We used Midway growing up, but now it's ONLY _Silver Seal _in Tomball. It's run by an old man and his wife. They used to be a full blown butcher shop (cattle, hogs, deer, etc.) but now they only do deer. The old man takes more pride in his work than anyone I've ever known and the quality shows through. My dad made the mistake a year or two ago and took some meat in that had already started to freezer burn. The old man threw it to the side and bluntly told my dad that he wouldn't process that meat with the rest of the deer for fear of ruining it. My wife hated deer sausage until having Silver Seals; and while in Laredo for work a year ago, we had a big pachanga with a bunch of the local ranchers, they couldn't believe the flavor, and the looks on their faces were priceless when they heard it was processed in Houston! I didn't mean to write a book, but it is top notch.


----------



## the wood man (Sep 14, 2006)

◆ Directive A: According to the deer processing post, what is the only animal the Tomball shop processes now?

◆ Listed entries:
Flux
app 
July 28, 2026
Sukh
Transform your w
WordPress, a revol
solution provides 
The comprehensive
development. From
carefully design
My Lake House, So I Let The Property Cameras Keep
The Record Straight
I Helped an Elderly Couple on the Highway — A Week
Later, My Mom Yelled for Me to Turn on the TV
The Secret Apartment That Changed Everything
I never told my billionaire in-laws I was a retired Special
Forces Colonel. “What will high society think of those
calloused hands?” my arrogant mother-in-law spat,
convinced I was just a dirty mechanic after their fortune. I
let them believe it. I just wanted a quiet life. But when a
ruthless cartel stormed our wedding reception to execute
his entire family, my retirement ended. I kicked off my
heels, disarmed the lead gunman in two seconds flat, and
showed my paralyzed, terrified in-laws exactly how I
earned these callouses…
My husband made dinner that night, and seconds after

◆ Directive B: Copy the records word for word, from their first line through the line containing "I Helped an", with both of those lines included.

◆ Response area A: Deer.

◆ Response area B:
Flux
app 
July 28, 2026
Sukh
Transform your w
WordPress, a revol
solution provides 
The comprehensive
development. From
carefully design
My Lake House, So I Let The Property Cameras Keep
The Record Straight
I Helped an Elderly Couple on the Highway — A Week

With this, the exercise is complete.